1.       After prepping a piece of tube (soldered and straight) , near the ugly end (part that was used to pull through the draw plate) wrap a piece of masking tape around the tube to get a more or less perpendicular mark and cut off

2.       Take the piece of tape off of the tube and place the untouched opposite end of the tube in your rotary motor like you would a burr or drill bit.

3.       Start spinning the piece of tube and take your 400 buff stick and place it flat against the end that was just cut off

4.       Let the tube spin against the buff stick until you can see that it is 100% perpendicular when placing it against your set square.

5.       Now you can use your Vernier gauge to mark off the exact measurement that you need and cut off tube as normal.  






After completing this, another client approached me for a similar request. This time the customer requested a round vial that had an etched pattern on the surface. I enjoyed making this vial as it allowed me to experiment some more with etching. I ended up with a gorgeous little vial that sealed off in an air tight manner using a permanent locking system involving a rivet. After the ashes are poured into the little container, the plug lid would be pushed into the tube hole at the top and a hole had to be drilled right through the top tube and the plug lid. A rivet was then put into this hole and sealed off permanently This of course meant that I had to handle dead people's ashes. FUN

before etching
after etching




final design



from Dust to Dust


Vegetable Garden

When spring time began in late September, I cleared an overgrown sunny patch in the back of our yard to plant a few vegetable plants. I uprooted bushes and shrubs and levelled out the ground with the compost that I have been making for the past few years.

 I planted squash, marrows, tomatoes, eggplant, spinach, chilli, bell pepper and lettuce and towards the end of October my garden was in full bloom and some crops had even produced little vegetables and as November began, My marrow plant had quadrupled in size producing marrows that were as large as my forearms and it had many little bees pollinating its sun yellow flowers. My lettuce and spinach crops had also flourished in growth and I was able to have a weekly supply of fresh leaves to use in salads. My garden produced abundantly.

However, summer surprised us with showers of rain that completely drenched the soil and the humidity that came along with it wreaked havoc on my crops bringing about a plague that destroyed my creation. Death came to visit. Overnight, a grey powdery mildew had formed on the leaves of my marrow plant, despite my attempt in saving my plant with sprinkles of sulphur; the plant succumbed to the curse.

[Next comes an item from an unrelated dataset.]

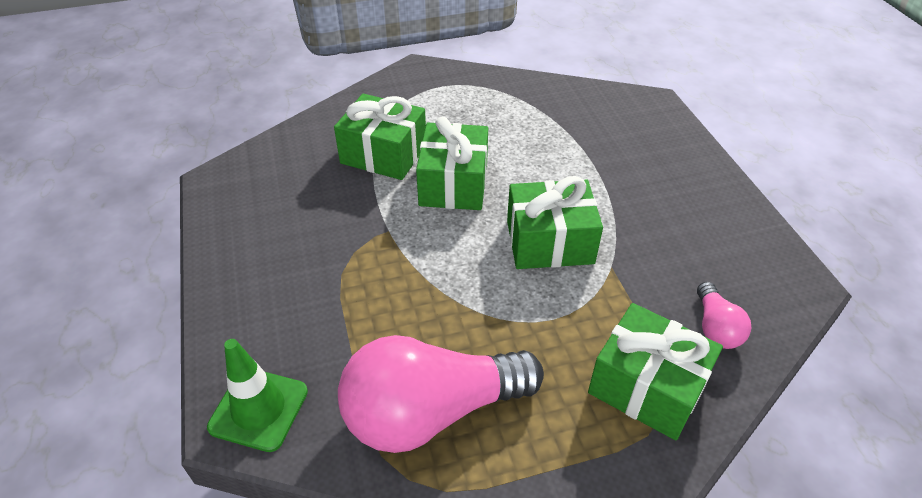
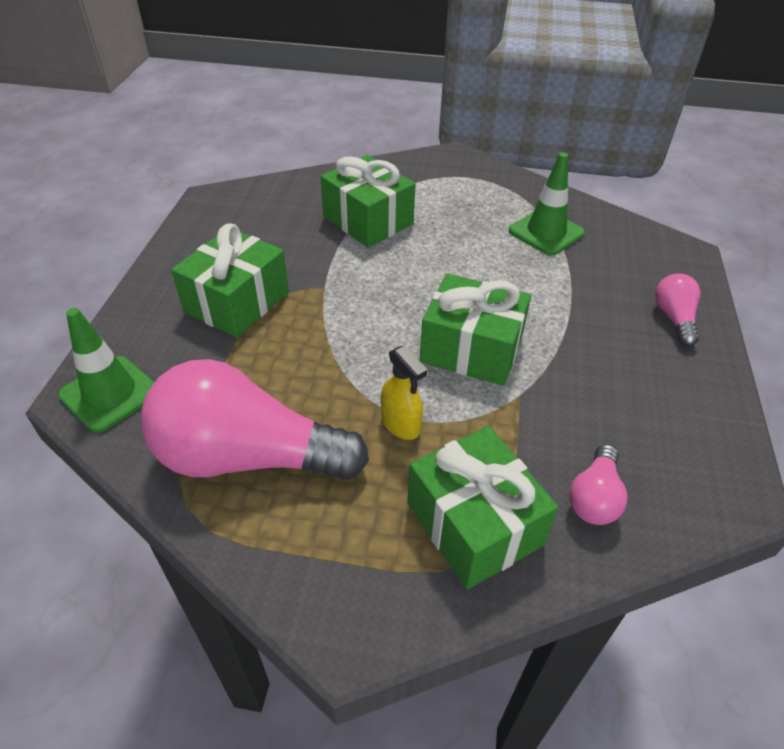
camera: 25 degrees right, 0 degrees up
green gift [416,117,488,210] -> green gift moved to [171,223,289,338]
none -> yellow spray bottle [381,346,427,440]
none -> green traffic cone [509,152,585,255]
none -> pink light bulb [655,274,701,347]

Once again I was reminded of the fragility of life and how nature always conquers man. After Adam ate from the tree of life, the earth became cursed with death as the eyes of man opened after having a taste of sin. Today we are continuously reminded of this. There is no success without hard work, there is no control over nature, there is no control over Gods will. From the dust that we came from, to the dust we will return.

Genesis 3 verses 17-19 “ the ground is cursed because of you. All your life you will struggle to scratch a living from it. It will grow thorns and thistles for you, though you will eat of its grains. By the sweat of your brow will you have food to eat until you return to the ground from which you were made.